Something like that would be better applied to a fixed bias output
section so the idle current can be controlled.
A simpler solution for increasing output power is find a
better-matching output transformer. With the W041318 transformer
supplied with the kit I get more power into 16 ohms (around 14
watts) than into 8 ohms (around 10 watts). Seems that a 6600 ohm
primary is too low, many of the 5E3 replacement transformers are
in the 8000 to 8500 ohm range. A cheap alternative is the 8000 ohm
to 8 ohm P-TGO-002 from Antique Electronics Supply, only $30 plus
shipping. The Hammond P-T1751M looks nice, 8000 ohm primary and
4/8/16 ohm secondary.
LTspice Simulation of the modified
5E3 circuit
6/20/25 - To get a better idea of what's going on with this
circuit I entered it into LTspice.. and discovered that the Duncan
12AX7 model I was using barely functioned with this circuit, with
a 1.5K cathode resistor and a 100K load resistor it clipped only
on the top side, clearly not right. That's when I found myself
going down a rabbit hole of trying various tube models.

--- Written request ---
Answer these questions from the source text on the 5E3 amplifier.
(a) With the W041318 transformer supplied with the kit, about how much power is reported into 16 ohms and into 8 ohms?
(b) What does the P-TGO-002 from Antique Electronics Supply cost?
(c) Which cathode resistor and load resistor values were in the circuit when the Duncan 12AX7 model clipped only on the top side?

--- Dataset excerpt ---
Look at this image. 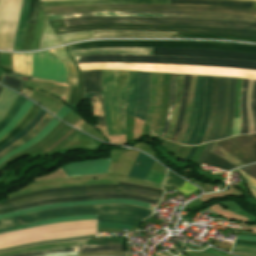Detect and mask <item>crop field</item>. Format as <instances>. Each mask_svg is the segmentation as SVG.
<instances>
[{
	"label": "crop field",
	"instance_id": "1",
	"mask_svg": "<svg viewBox=\"0 0 256 256\" xmlns=\"http://www.w3.org/2000/svg\"><path fill=\"white\" fill-rule=\"evenodd\" d=\"M128 72L103 70V105L108 136L125 134V97Z\"/></svg>",
	"mask_w": 256,
	"mask_h": 256
},
{
	"label": "crop field",
	"instance_id": "2",
	"mask_svg": "<svg viewBox=\"0 0 256 256\" xmlns=\"http://www.w3.org/2000/svg\"><path fill=\"white\" fill-rule=\"evenodd\" d=\"M151 213L152 210L126 204L57 208L0 220V229L37 220L81 214H121L143 220Z\"/></svg>",
	"mask_w": 256,
	"mask_h": 256
},
{
	"label": "crop field",
	"instance_id": "3",
	"mask_svg": "<svg viewBox=\"0 0 256 256\" xmlns=\"http://www.w3.org/2000/svg\"><path fill=\"white\" fill-rule=\"evenodd\" d=\"M76 63L87 62H139V63H160L198 66H223L241 69L256 70V62L209 59V58H188V57H164V56H134V55H90L73 57Z\"/></svg>",
	"mask_w": 256,
	"mask_h": 256
},
{
	"label": "crop field",
	"instance_id": "4",
	"mask_svg": "<svg viewBox=\"0 0 256 256\" xmlns=\"http://www.w3.org/2000/svg\"><path fill=\"white\" fill-rule=\"evenodd\" d=\"M67 50L85 47H174L226 50L234 52L256 53V45L200 43L185 41H144V40H103L90 41L65 46Z\"/></svg>",
	"mask_w": 256,
	"mask_h": 256
},
{
	"label": "crop field",
	"instance_id": "5",
	"mask_svg": "<svg viewBox=\"0 0 256 256\" xmlns=\"http://www.w3.org/2000/svg\"><path fill=\"white\" fill-rule=\"evenodd\" d=\"M44 13L51 12H77L89 10H189V11H210L229 14H242L256 16V10L236 7H223L211 5H130V4H109V5H83L40 8Z\"/></svg>",
	"mask_w": 256,
	"mask_h": 256
},
{
	"label": "crop field",
	"instance_id": "6",
	"mask_svg": "<svg viewBox=\"0 0 256 256\" xmlns=\"http://www.w3.org/2000/svg\"><path fill=\"white\" fill-rule=\"evenodd\" d=\"M66 26L88 23H138L163 25H200L232 29L256 30V24L236 23L228 21L184 19V18H120V17H90L64 20Z\"/></svg>",
	"mask_w": 256,
	"mask_h": 256
},
{
	"label": "crop field",
	"instance_id": "7",
	"mask_svg": "<svg viewBox=\"0 0 256 256\" xmlns=\"http://www.w3.org/2000/svg\"><path fill=\"white\" fill-rule=\"evenodd\" d=\"M96 29H129V30H152V31H172V32H198L223 35H245L256 36V31L230 30L195 26H163V25H137V24H89L71 27L53 28L56 34L96 30Z\"/></svg>",
	"mask_w": 256,
	"mask_h": 256
},
{
	"label": "crop field",
	"instance_id": "8",
	"mask_svg": "<svg viewBox=\"0 0 256 256\" xmlns=\"http://www.w3.org/2000/svg\"><path fill=\"white\" fill-rule=\"evenodd\" d=\"M235 84L236 79L219 77L217 107L209 141L231 136Z\"/></svg>",
	"mask_w": 256,
	"mask_h": 256
},
{
	"label": "crop field",
	"instance_id": "9",
	"mask_svg": "<svg viewBox=\"0 0 256 256\" xmlns=\"http://www.w3.org/2000/svg\"><path fill=\"white\" fill-rule=\"evenodd\" d=\"M94 12H116V14H134V13H164V16L158 17H185V18H201V19H215V20H228L236 22L256 23L254 16L242 15H224L218 13L208 12H155V11H94ZM95 16H121V17H145L157 16L163 14H135V15H115V13H94ZM63 19L82 18L94 16L93 12L82 13H61ZM60 14H46L48 20L62 19Z\"/></svg>",
	"mask_w": 256,
	"mask_h": 256
},
{
	"label": "crop field",
	"instance_id": "10",
	"mask_svg": "<svg viewBox=\"0 0 256 256\" xmlns=\"http://www.w3.org/2000/svg\"><path fill=\"white\" fill-rule=\"evenodd\" d=\"M210 152L230 161L236 167L256 161V134L240 135L215 142Z\"/></svg>",
	"mask_w": 256,
	"mask_h": 256
},
{
	"label": "crop field",
	"instance_id": "11",
	"mask_svg": "<svg viewBox=\"0 0 256 256\" xmlns=\"http://www.w3.org/2000/svg\"><path fill=\"white\" fill-rule=\"evenodd\" d=\"M171 4H214L237 7L252 8L253 3L238 2V1H222V0H170ZM169 0H66V1H47L40 2L39 7L43 6H62V5H78V4H104V3H160L170 4Z\"/></svg>",
	"mask_w": 256,
	"mask_h": 256
},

--- The completed task ---
(a) Around 14 watts into 16 ohms and around 10 watts into 8 ohms.
(b) $30 plus shipping.
(c) A 1.5K cathode resistor and a 100K load resistor.